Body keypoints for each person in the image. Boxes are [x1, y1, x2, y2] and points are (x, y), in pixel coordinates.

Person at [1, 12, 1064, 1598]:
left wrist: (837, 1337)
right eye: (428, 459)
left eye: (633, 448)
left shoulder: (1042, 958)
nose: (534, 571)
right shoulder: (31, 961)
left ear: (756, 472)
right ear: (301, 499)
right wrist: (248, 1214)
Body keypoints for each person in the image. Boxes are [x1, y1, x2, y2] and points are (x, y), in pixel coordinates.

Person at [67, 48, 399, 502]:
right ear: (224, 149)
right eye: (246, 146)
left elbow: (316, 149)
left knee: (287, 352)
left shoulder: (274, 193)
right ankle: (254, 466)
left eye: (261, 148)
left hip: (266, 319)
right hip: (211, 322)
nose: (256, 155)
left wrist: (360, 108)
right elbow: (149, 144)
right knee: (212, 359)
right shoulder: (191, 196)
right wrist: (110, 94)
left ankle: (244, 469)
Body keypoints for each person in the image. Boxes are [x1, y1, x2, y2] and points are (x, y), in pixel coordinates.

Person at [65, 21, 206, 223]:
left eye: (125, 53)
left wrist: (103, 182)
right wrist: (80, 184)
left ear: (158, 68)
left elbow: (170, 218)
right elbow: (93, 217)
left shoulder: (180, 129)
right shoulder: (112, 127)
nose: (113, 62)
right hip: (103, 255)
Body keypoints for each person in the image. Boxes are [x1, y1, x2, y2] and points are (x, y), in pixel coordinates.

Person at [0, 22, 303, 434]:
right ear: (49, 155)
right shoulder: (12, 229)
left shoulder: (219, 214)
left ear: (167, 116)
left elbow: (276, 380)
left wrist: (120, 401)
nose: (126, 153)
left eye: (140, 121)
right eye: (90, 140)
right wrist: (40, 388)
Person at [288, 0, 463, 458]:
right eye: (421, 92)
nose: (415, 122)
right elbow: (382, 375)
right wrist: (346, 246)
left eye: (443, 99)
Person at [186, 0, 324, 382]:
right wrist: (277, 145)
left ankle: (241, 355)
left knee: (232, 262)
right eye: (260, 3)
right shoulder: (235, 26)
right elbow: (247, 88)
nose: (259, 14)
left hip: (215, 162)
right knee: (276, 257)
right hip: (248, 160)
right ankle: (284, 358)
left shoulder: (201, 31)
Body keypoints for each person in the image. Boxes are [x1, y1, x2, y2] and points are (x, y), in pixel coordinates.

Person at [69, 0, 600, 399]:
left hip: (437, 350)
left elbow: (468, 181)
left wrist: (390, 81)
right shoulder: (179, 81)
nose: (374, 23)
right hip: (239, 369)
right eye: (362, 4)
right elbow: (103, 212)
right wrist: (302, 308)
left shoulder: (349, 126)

...

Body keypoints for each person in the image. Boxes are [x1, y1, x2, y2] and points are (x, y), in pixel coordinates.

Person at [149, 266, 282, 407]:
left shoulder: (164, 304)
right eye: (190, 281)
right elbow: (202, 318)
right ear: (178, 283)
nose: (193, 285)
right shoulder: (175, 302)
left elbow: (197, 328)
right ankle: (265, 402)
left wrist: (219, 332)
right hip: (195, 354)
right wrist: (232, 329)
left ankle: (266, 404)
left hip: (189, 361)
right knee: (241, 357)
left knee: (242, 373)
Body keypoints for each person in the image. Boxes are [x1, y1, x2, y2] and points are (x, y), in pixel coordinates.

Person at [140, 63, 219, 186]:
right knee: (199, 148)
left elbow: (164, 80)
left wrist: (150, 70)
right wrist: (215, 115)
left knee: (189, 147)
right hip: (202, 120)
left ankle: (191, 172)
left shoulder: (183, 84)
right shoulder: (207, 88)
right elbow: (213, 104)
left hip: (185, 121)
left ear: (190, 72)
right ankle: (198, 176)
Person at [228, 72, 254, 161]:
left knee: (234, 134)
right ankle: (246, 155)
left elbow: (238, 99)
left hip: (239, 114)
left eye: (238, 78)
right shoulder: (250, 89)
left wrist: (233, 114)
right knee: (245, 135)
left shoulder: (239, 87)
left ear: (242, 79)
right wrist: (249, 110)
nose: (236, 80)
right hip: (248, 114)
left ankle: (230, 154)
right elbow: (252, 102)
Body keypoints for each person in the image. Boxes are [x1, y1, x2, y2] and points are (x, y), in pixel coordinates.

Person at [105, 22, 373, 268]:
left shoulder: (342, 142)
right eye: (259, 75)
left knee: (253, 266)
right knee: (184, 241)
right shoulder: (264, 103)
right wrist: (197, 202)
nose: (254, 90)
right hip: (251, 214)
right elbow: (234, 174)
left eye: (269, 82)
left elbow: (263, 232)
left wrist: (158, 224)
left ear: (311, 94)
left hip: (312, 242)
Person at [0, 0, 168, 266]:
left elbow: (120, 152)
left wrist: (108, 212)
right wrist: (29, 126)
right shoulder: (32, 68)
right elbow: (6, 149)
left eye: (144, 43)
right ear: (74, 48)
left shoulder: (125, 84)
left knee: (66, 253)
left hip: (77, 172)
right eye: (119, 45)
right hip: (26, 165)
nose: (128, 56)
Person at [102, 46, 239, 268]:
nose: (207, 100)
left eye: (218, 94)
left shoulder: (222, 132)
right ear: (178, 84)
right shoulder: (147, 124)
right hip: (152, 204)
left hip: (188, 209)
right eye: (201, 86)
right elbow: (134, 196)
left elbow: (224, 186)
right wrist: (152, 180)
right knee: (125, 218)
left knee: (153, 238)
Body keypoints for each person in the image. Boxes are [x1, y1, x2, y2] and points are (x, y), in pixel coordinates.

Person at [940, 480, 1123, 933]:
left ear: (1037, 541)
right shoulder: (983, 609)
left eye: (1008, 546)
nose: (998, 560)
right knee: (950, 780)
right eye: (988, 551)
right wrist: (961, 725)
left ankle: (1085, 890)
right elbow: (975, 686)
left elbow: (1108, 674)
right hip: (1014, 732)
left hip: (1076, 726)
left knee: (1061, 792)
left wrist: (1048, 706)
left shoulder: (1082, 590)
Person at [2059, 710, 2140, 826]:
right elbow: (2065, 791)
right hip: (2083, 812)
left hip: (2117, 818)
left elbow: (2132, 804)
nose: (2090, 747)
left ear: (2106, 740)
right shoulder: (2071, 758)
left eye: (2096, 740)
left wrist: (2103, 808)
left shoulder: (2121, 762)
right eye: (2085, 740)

==

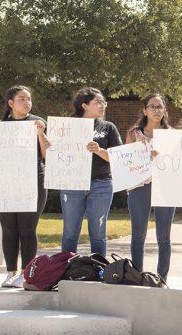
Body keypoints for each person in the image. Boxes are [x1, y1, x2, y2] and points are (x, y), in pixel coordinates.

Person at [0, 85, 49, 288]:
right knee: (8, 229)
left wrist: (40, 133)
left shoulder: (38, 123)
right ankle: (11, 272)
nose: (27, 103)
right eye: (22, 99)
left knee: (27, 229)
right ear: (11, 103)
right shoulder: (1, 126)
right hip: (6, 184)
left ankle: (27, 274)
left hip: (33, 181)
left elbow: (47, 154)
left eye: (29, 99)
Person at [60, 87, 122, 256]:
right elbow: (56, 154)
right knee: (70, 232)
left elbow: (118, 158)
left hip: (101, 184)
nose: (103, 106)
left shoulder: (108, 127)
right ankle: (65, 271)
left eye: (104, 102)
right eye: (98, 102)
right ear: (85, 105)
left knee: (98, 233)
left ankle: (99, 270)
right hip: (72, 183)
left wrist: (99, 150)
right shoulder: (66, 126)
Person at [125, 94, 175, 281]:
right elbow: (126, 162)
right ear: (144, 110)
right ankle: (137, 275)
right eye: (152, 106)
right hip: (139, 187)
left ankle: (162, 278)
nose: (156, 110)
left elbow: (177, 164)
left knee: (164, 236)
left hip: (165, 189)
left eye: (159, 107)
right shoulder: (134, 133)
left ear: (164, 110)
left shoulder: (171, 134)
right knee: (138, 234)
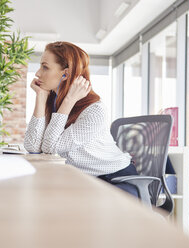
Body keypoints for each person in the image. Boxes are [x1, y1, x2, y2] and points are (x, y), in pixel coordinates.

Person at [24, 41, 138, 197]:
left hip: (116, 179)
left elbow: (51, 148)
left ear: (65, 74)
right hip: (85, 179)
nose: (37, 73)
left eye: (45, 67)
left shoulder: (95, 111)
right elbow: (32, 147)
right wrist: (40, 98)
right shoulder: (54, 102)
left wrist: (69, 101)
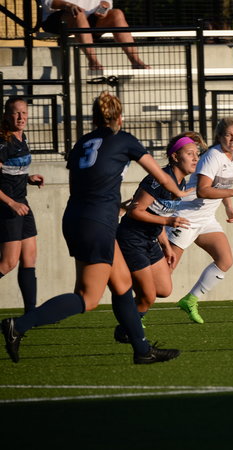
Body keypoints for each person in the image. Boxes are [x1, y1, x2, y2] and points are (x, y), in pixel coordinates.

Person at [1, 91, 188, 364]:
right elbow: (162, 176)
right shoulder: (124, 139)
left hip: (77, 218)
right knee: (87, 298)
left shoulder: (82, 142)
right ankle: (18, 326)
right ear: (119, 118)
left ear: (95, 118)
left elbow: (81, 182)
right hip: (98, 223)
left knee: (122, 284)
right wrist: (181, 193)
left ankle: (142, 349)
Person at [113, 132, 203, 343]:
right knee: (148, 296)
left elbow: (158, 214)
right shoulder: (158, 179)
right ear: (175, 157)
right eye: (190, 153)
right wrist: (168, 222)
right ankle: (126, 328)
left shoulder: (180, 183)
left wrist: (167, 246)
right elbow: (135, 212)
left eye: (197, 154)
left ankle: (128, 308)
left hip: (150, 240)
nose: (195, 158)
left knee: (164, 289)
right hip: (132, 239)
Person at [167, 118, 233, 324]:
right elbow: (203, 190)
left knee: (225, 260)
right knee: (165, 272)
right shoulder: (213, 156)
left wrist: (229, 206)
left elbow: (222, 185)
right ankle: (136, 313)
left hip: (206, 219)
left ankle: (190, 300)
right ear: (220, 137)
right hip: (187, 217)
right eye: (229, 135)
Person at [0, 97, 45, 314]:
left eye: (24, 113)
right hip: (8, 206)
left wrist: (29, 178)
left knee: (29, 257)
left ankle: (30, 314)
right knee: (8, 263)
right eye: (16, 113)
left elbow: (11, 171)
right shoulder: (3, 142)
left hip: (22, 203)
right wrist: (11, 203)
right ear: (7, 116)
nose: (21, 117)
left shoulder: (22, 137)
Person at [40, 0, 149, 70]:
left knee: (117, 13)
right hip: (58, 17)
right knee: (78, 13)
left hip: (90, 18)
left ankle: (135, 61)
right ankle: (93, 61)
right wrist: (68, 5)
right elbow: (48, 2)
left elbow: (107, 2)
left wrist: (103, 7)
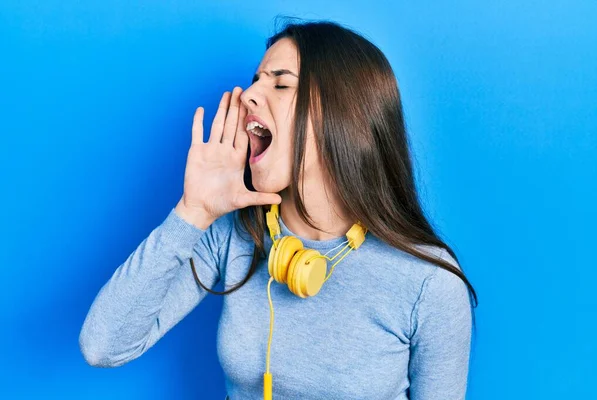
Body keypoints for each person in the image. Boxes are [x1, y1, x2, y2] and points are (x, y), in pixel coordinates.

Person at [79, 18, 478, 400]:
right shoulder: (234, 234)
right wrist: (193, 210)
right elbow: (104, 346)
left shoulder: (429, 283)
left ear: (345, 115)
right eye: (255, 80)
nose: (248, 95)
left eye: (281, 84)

_What to do_
Set down, exactly as they stand above, the lines starting with the line with "right wrist: (29, 126)" and going on through the line with "left knee: (153, 238)", and no others.

_Solved exercise_
right wrist: (29, 126)
right shoulder: (32, 68)
right elbow: (6, 149)
left eye: (144, 43)
right ear: (74, 48)
left shoulder: (125, 84)
left knee: (66, 253)
left hip: (77, 172)
right eye: (119, 45)
right hip: (26, 165)
nose: (128, 56)
Person at [102, 46, 239, 268]:
nose: (207, 100)
left eye: (218, 94)
left shoulder: (222, 132)
right ear: (178, 84)
right shoulder: (147, 124)
right hip: (152, 204)
left hip: (188, 209)
right eye: (201, 86)
right elbow: (134, 196)
left elbow: (224, 186)
right wrist: (152, 180)
right knee: (125, 218)
left knee: (153, 238)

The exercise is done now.